Milyonlarca Tayland Vatandaşının Bilgileri Açığa Çıktı

Tayland’ın en büyük hücresel ağı olan AIS, milyonlarca Taylandlı internet kullanıcısına ilişkin milyarlarca gerçek vakitli internet verisinin ortaya çıkması sonrasında bir veritabanını çevrimdışı pozisyona getirdi. Güvenlik araştırmacısı Justin Paine, yayınladığı blog yazısında veritabanını, DNS sorgularını ve Netflow bilgilerini şifresiz bir formda internette bulduğunu söyledi. Paine, bu veritabanına erişilmesi sayesinde bir internet kullanıcısının ya da hane halkının internette gerçek vakitli bir biçimde neler yaptığını öğrenebileceklerini tabir etti.

Paine, 13 Mayıs tarihinde AIS’i açık veritabanı konusunda uyardı fakat bir hafta boyunca rastgele bir karşılık alamaması sonrasında Tayland’ın ThaiCERT olarak da bilinen Ulusal Bilgisayar Acil Durum Takımı'nı mevzuyla ilgili olarak bilgilendirdi. ThaiCERT, AIS ile irtibata geçtikten kısa bir mühlet sonra veritabanına erişim kesildi.

AIS, kullanıcılardan özür diledi:

AIS sözcüsü Sudaporn Watcharanisakorn, bilgilerin sahibinin AIS olduğunu ve güvenlik açığından dolayı özür dilediklerini söz etti. AIS sözcüsü, yaptığı açıklamada şu tabirleri kullandı: “Kişisel olmayan, kritik ferdî bilgi içermeyen küçük bir ölçü bilginin mayıs ayındaki bir test sırasında kısa periyodik olarak açığa çıktığı doğrudur. Bilgilerin tamamı, internet kullanım seviyeleriyle ilgilidir ve rastgele bir kullanıcıyı belirleyebilecek ferdî dataları içermemektedir. Bu olay sebebiyle prosedürlerimizin yetersiz kaldığını kabul ediyor ve bu sebepten dolayı özür diliyoruz.”

Açığa çıkan datalar sahiden risksiz mi?

Tech Crunch’ta yer alan bu bilgilere nazaran sözcü tarafından yapılan açıklamalarda gerçek olmayan kısımlar bulunuyor. DNS sorguları, internet kullanımının olağan bir yan tesiri üzeredir. Ne vakit bir internet sitesini ziyaret etseniz tarayıcı, internet adresini bir IP adresine çevirir ki bu da tarayıcıya, internet sitesinin nerede olduğuna dair bilgi verir.

DNS sorguları; özel bildiriler, e-postalar ya da şifreler üzere hassas bilgileri taşıyamasa da hangi internet sitelerine eriştiğinizi ve hangi uygulamaları kullandığınızı belirleyebilir. Bu da internet kayıtlarının, kaynaklarının belirlenmesine sebep olabilecek olan aktivistler ve gazeteciler için büyük bir sorun manasına geliyor.

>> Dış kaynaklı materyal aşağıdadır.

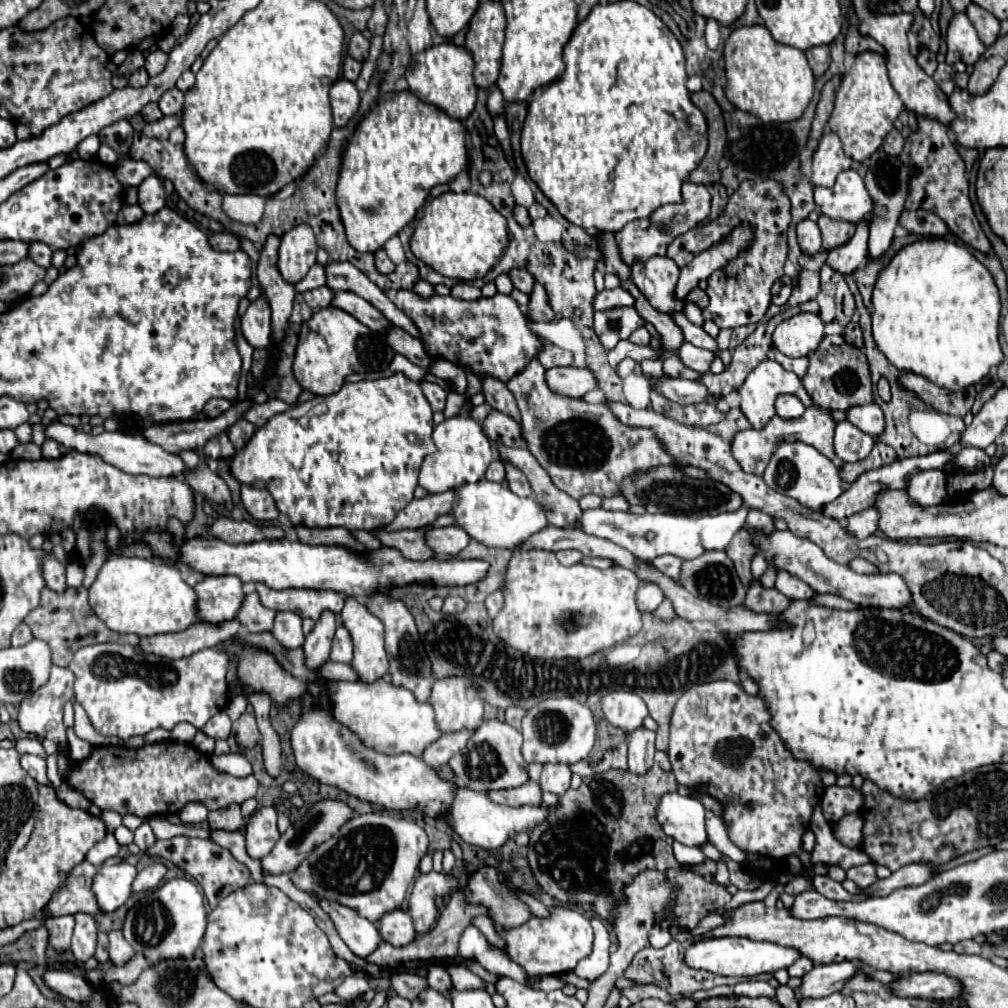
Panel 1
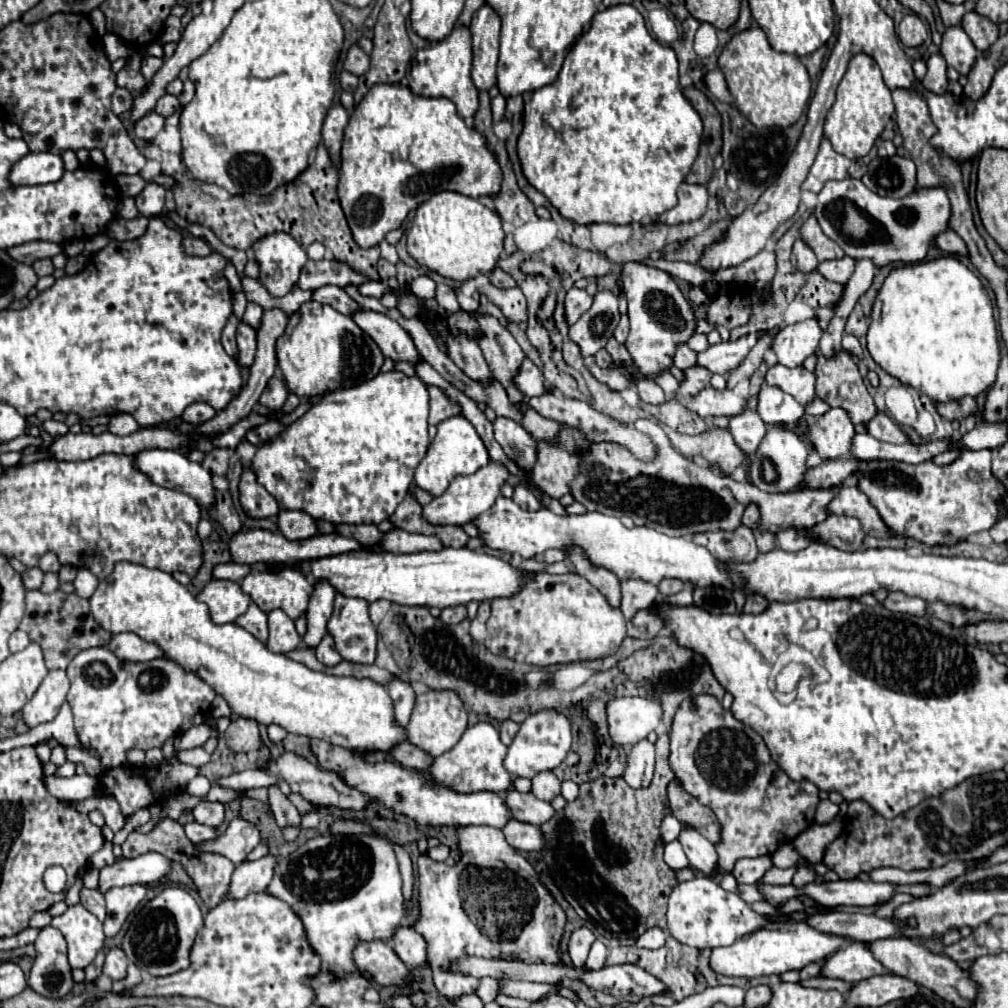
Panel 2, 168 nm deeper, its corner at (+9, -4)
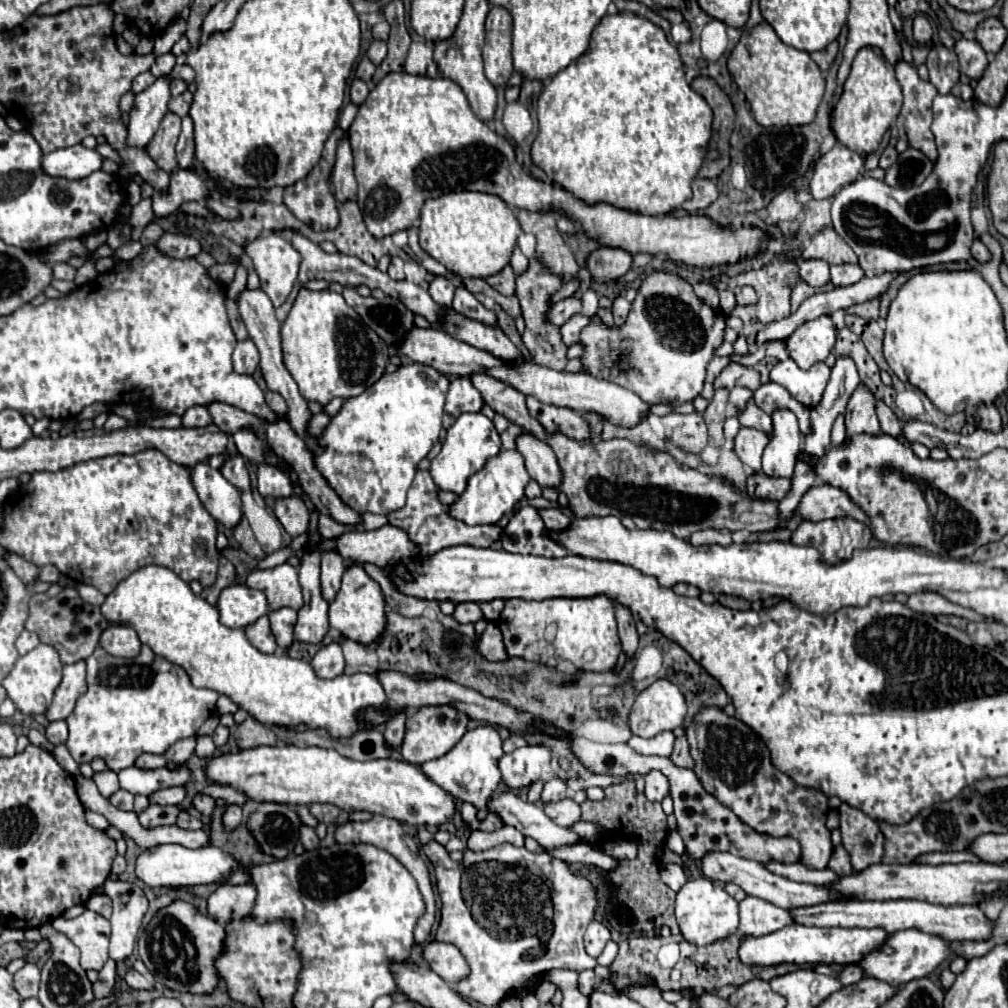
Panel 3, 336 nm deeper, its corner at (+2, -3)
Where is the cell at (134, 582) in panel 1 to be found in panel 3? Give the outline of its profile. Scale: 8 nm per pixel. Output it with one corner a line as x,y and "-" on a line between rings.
144,566
130,574
126,580
122,580
114,588
114,592
106,596
106,602
102,604
102,614
110,624
126,624
134,628
142,644
148,644
156,654
162,654
162,658
182,666
192,678
194,686
212,688
218,694
226,694
252,718
268,726
306,724
308,728
326,728
334,738
350,738
354,732
364,728
356,718
362,708
386,706
386,694
382,690
382,684
370,674
358,672
352,676
342,674
332,680
320,680
308,662
294,660
286,654
262,654
248,642
244,630
224,626
218,618
218,610
210,606
202,596
196,596
184,580
180,580
172,570
166,570
164,566

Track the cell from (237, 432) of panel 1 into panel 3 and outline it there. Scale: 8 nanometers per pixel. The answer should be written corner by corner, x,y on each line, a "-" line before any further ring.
316,414
312,420
310,420
310,434
312,436
318,436
328,424
330,424
330,414

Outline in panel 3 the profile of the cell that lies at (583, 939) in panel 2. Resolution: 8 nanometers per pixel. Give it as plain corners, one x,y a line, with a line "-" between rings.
594,920
594,922
588,926
586,936
584,936
586,952
588,952
592,958
598,958
608,940
610,940
610,930
608,930
602,922
596,922
596,920

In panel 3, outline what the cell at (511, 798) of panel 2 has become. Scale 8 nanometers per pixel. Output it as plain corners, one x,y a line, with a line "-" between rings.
564,798
556,804
544,806
544,812
558,824
558,826
572,826
580,820
582,810
580,804
576,804
572,798

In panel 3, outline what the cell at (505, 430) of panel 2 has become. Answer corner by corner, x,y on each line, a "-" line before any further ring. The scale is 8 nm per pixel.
522,434
516,444
518,452
526,460
530,478
536,480
542,488
560,488
562,470
558,466
554,450
532,434

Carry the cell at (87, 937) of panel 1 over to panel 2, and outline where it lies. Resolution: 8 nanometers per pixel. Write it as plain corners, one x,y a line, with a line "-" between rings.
73,905
63,915
53,917
51,925
57,927
67,941
71,967
85,969
103,947
105,935
101,923
81,905

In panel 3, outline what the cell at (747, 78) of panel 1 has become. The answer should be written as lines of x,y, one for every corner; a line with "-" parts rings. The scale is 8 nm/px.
760,22
752,30
744,32
736,48
732,50
728,58
728,72
738,84
738,88
746,94
746,100
750,102
752,114
758,124
762,126
800,126
810,124
816,118
816,108
822,102
824,96
824,78
818,70
818,64
810,58
808,52
796,50
792,46
786,46
774,32
774,28
768,22

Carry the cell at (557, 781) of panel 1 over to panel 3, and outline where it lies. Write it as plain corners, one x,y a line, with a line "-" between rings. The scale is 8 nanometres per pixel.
552,778
550,782
546,782
540,802
550,804
550,802
558,802
562,798
566,798
566,784
560,778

Tayland’ın internet yasası, yetkililere internet kullanıcı datalarını tarama konusunda yetkiler veriyor. Tayland’da Asya’daki en sert sansürlerden bir tanesi bulunuyor. Tayland'ın kraliyet ailesine, ulusal güvenliğe ve muhakkak politik hususlara tenkitler yapmak büsbütün yasaklanmış durumda. 2015 yılında başa gelen idare, Facebook’tan muhakkak kullanıcıların paylaşımlarını sansürlemesini istemişti fakat bu, toplumsal medya devi tarafından reddedilmişti. Facebook’u ülke genelinde yasaklayacağını söyleyen idare, daha sonra bu kelamından vazgeçmişti.

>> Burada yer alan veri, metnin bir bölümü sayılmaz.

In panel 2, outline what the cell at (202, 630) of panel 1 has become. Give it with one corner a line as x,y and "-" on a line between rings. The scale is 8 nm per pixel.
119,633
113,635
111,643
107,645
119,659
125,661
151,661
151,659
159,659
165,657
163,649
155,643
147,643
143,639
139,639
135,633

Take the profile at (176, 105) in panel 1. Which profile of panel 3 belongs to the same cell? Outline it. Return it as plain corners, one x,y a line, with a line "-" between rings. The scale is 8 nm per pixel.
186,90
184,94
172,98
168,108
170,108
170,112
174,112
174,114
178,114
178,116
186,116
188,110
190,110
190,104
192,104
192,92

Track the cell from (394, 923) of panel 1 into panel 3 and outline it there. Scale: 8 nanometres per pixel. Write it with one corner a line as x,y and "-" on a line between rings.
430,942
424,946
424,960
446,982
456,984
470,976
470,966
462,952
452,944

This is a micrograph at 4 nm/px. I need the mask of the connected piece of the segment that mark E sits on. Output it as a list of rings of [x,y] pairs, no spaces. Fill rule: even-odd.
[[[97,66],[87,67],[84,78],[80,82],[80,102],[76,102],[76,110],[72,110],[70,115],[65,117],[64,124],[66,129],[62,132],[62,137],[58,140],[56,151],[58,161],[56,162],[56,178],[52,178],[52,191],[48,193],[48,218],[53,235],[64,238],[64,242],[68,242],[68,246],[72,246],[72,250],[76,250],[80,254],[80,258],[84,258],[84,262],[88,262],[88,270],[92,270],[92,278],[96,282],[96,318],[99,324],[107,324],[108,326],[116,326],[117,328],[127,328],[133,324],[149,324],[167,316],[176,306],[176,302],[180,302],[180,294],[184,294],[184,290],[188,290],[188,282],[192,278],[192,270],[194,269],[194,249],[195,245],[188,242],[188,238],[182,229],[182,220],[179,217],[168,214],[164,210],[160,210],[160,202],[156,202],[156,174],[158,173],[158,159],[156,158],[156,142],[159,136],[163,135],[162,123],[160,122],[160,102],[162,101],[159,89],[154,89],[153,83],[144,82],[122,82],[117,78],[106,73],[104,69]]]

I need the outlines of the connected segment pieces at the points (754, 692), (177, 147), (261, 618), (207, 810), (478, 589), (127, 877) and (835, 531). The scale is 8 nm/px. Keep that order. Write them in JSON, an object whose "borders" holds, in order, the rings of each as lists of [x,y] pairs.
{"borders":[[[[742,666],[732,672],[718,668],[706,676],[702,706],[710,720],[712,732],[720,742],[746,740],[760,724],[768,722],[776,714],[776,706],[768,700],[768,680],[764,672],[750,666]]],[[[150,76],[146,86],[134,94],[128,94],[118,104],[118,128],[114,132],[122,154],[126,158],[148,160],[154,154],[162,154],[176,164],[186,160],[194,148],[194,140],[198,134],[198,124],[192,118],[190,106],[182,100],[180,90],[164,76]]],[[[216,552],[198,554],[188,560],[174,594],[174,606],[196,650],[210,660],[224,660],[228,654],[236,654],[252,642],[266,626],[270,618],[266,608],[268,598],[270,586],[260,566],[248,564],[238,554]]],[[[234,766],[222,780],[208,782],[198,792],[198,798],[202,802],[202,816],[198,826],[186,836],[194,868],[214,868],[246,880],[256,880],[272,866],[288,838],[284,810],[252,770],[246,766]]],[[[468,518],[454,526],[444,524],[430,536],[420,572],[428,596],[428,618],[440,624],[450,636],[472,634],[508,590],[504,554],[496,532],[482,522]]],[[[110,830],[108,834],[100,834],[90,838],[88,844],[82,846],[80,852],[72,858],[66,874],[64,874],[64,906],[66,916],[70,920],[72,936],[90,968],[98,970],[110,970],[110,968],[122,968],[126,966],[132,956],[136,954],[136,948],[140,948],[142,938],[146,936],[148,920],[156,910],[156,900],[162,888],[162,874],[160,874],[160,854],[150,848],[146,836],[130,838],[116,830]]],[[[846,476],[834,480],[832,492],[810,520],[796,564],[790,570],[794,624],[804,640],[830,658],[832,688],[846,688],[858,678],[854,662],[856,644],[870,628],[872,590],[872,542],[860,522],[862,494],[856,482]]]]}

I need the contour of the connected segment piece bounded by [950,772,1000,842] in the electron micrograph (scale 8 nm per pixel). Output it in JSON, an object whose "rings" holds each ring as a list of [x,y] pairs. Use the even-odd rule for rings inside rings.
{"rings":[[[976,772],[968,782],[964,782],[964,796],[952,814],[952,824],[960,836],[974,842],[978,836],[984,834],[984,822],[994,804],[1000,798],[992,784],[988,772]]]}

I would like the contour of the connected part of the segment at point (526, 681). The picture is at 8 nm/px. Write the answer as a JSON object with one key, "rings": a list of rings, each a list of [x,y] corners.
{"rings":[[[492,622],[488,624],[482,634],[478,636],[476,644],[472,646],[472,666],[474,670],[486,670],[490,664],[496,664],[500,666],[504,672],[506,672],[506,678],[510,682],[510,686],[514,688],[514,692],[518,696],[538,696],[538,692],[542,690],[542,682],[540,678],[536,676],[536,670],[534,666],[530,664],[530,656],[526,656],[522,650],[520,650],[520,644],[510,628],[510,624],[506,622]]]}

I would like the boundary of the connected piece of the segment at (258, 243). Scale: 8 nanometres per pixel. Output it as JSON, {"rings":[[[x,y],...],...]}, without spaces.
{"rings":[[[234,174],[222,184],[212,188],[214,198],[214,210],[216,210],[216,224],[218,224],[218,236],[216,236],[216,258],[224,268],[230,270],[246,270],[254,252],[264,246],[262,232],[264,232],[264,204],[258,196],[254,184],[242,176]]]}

DNS sorgularıyla neler öğrenilebilir?

DNS sorguları sayesinde bir kişinin internetteki aktivitelerine dair birçok şey öğrenilebilir. Paine, bu bilgileri kullanarak hangi aygıtlara sahip olunduğunun, hangi antivirüs programının kullanıldığının, hangi tarayıcıların kullanıldığının, hangi toplumsal medya uygulamalarına ve internet sitelerine sıkça uğranıldığının öğrenilebileceğini göstermişti.

Doğal bu, tek bir kişinin kullandığı internette daha kolay hâle geliyor. Ofislerde ya da bir interneti birden çok kişinin kullandığı konutlarda belirli bir kişinin aktivitelerini takip etmek çok daha güç. Ayrıyeten reklam veren kişiler de DNS bilgilerini hedeflemeli reklamlar konusunda epey kıymetli buluyor.